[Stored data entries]
----------------------------------------

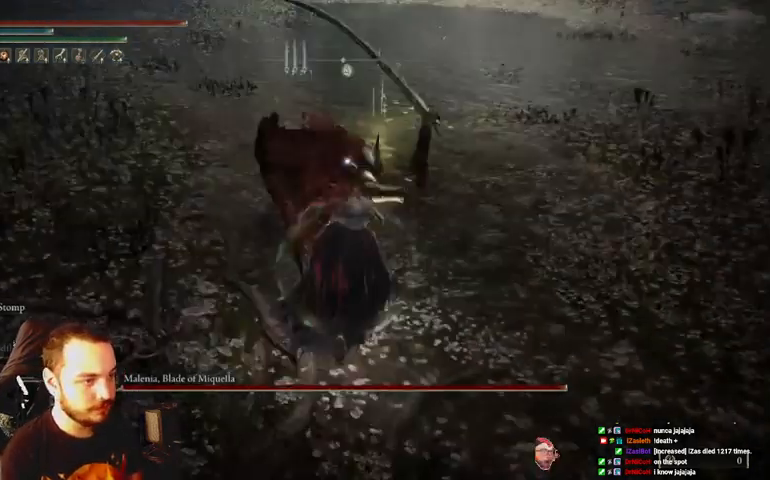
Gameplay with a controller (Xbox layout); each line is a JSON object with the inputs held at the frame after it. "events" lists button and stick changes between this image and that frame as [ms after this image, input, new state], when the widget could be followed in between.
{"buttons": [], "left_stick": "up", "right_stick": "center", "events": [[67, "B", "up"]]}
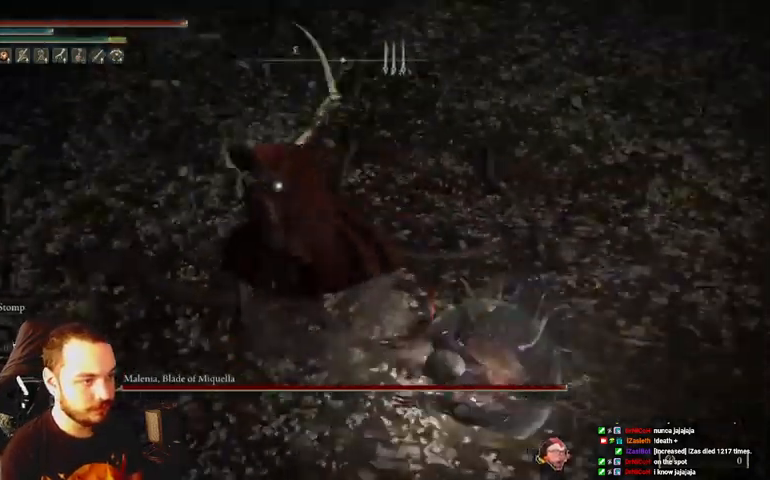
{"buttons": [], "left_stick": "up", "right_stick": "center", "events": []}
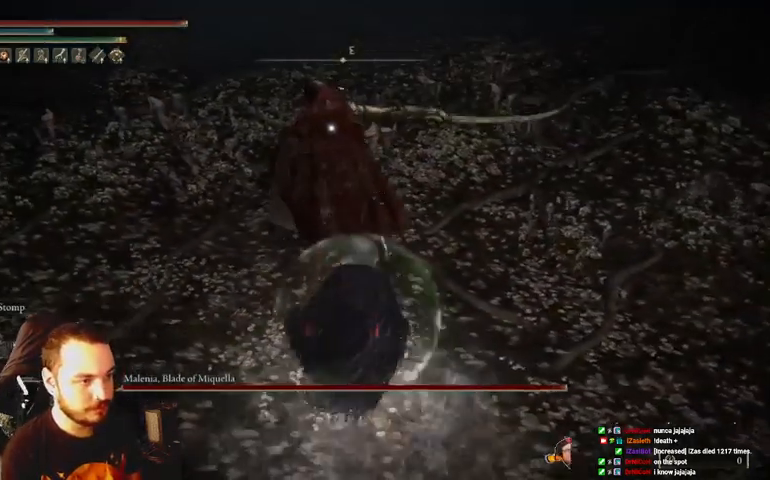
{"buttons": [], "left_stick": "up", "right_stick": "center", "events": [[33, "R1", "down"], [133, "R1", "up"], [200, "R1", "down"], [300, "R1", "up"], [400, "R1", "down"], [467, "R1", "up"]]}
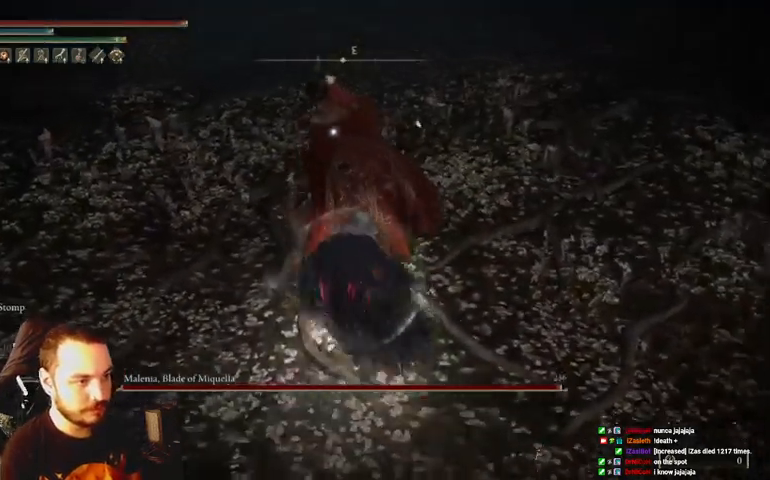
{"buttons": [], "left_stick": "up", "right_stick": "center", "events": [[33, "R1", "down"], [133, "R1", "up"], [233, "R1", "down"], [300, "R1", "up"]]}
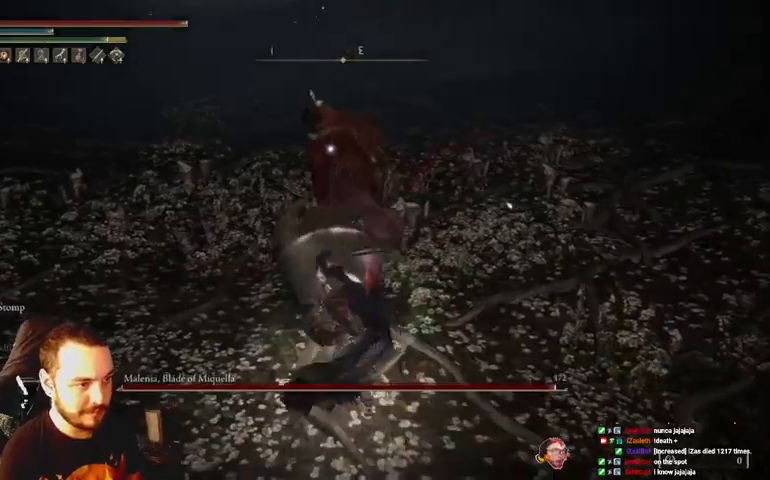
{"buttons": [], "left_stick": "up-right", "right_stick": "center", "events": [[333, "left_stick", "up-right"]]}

----------------------------------------

◆ About this task
Should a picture appear among the entries, skip it and copy the rest exactly.

◆ Task answer
Gameplay with a controller (Xbox layout); each line is a JSON object with the inputs held at the frame after it. "events" lists button and stick changes between this image and that frame as [ms after this image, input, new state], when the widget could be followed in between.
{"buttons": [], "left_stick": "up", "right_stick": "center", "events": [[67, "B", "up"]]}
{"buttons": [], "left_stick": "up", "right_stick": "center", "events": []}
{"buttons": [], "left_stick": "up", "right_stick": "center", "events": [[33, "R1", "down"], [133, "R1", "up"], [200, "R1", "down"], [300, "R1", "up"], [400, "R1", "down"], [467, "R1", "up"]]}
{"buttons": [], "left_stick": "up", "right_stick": "center", "events": [[33, "R1", "down"], [133, "R1", "up"], [233, "R1", "down"], [300, "R1", "up"]]}
{"buttons": [], "left_stick": "up-right", "right_stick": "center", "events": [[333, "left_stick", "up-right"]]}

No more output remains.